For a Datalog program and a specific database, there is always a finite set of facts the program can possibly derive (that is the “finite grounding” from above), obtained in the following way: for every predicate that appears in the “head” of a rule (i.e., any predicate for which facts are potentially derived by the program), instantiate it with all combinations of values that occur in the database or (as constants) in the program (the so-called “active domain”). In general, this will be exponentially many facts (with respect to the size of the program), and polynomially many facts (with respect to the size of the database).
Entailment in Datalog is monotonic in the sense that once a fact has been derived by the program, no further rule application can invalidate this fact (this is no longer true when adding negation, and is indeed what we recover by stratifying).
Taken together, this means that you can always compute all facts derived by a Datalog program on a database by computing the least fixed point under immediate consequences (roughly “apply all rules and add the derived facts”; this approach is called “naive evaluation” in the literature, in practice, more optimised evaluation strategies are useful), and you are guaranteed to obtain this after polynomially many (with respect to the database) or exponentially many (with respect to the program) steps – every step derives at least one fact; once you have reached a state where there are no more immediate consequences, you have derived every fact that you will ever derive and can stop.

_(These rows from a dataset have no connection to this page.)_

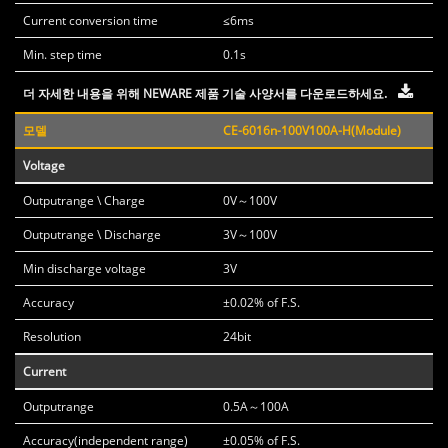
Current conversion time
≤6ms
Min. step time
0.1s
더 자세한 내용을 위해 NEWARE 제품 기술 사양서를 다운로드하세요.
모델
CE-6016n-100V100A-H(Module)
Voltage
Outputrange \ Charge
0V～100V
Outputrange \ Discharge
3V～100V
Min discharge voltage
3V
Accuracy
±0.02% of F.S.
Resolution
24bit
Current
Outputrange
0.5A～100A
Accuracy(independent range)
±0.05% of F.S.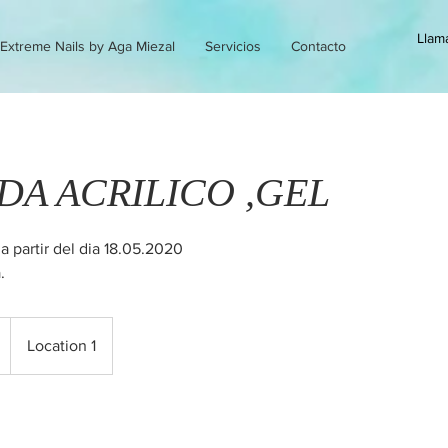
Llam
Extreme Nails by Aga Miezal
Servicios
Contacto
DA ACRILICO ,GEL
a partir del dia 18.05.2020
.
Location 1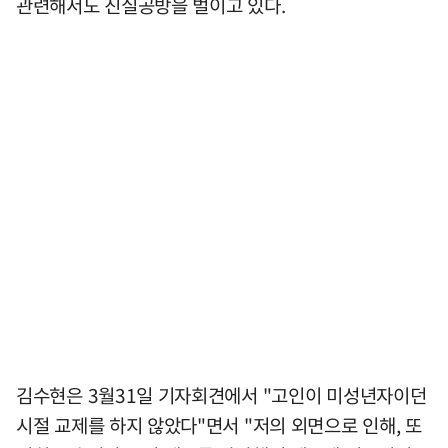
관련해서도 진실공방을 벌이고 있다.
김수현은 3월31일 기자회견에서 "고인이 미성년자이던
시절 교제를 하지 않았다"면서 "저의 외면으로 인해, 또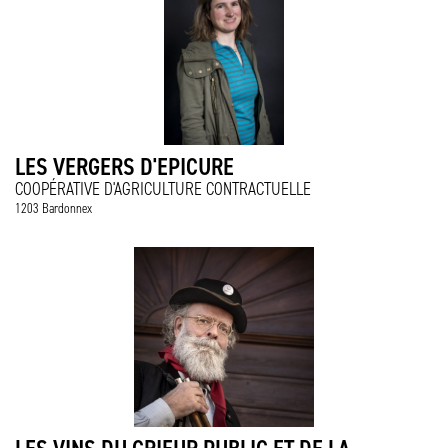
LES VERGERS D'EPICURE
COOPÉRATIVE D'AGRICULTURE CONTRACTUELLE
1203 Bardonnex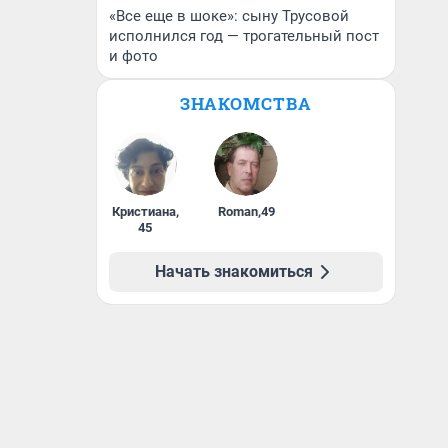
«Все еще в шоке»: сыну Трусовой
исполнился год — трогательный пост
и фото
ЗНАКОМСТВА
Кристиана
,
Roman
,
49
45
Начать знакомиться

Anything involving transitive closure, for example. Say you have a directed graph, encoding an edge from `x` to `y` as `edge(x, y)` (or as a triple `(x, edge, y)`, and you want to find all vertices reachable from `a`. In standard Datalog, you'd have two rules `reachable(x, y) :- edge(x, y)` and `reachable(x, z) :- reachable(x, y), edge(y, z)`, with the second being the recursive rule.
This is awesome. Thank you stopachka for teaching me so much incredibly valuable "force multiplying" stuff, and for de-intimidating SICP!! And all in a single post <3
I really wish datomic was free and open source. I would love to play with it and datalog a lot more to see how things really work outside of tutorial space, but having to pay to even try it is an activation energy I don't expect I will ever overcome.
- There are several such talks at https://www.hytradboi.com/ (happening this Friday)
- Roam Research and its clones Athens, Logseq, use Datascript / ClojureScript https://github.com/tonsky/datascript
- differential-datalog isn’t an end-to-end system, but is highly optimized for quick reactivity https://github.com/vmware/differential-datalog
- Datalog UI is a Typescript port of some of differential-datalog’s ideas https://datalogui.dev/
I think an under appreciated aspect of Datalog is as a pure specification language for relationships. Schema languages like GraphQL specify a relation between types exists, but not how it is computed. Prisma and other ORM DSLs like ActiveRecord do a better job specifying how to compute a relation from SQL tables, but support only a few strict computation types that can be modeled using SQL JOIN on columns.
Datalog lets you purely specify arbitrarily complex logical relationships between data types. Even if you were to only use Datalog as a rules engine at test time, it could still be quite powerful for validating logic implemented in different languages on the same data model, to say keep your Typescript, Kotlin and Swift logic in sync.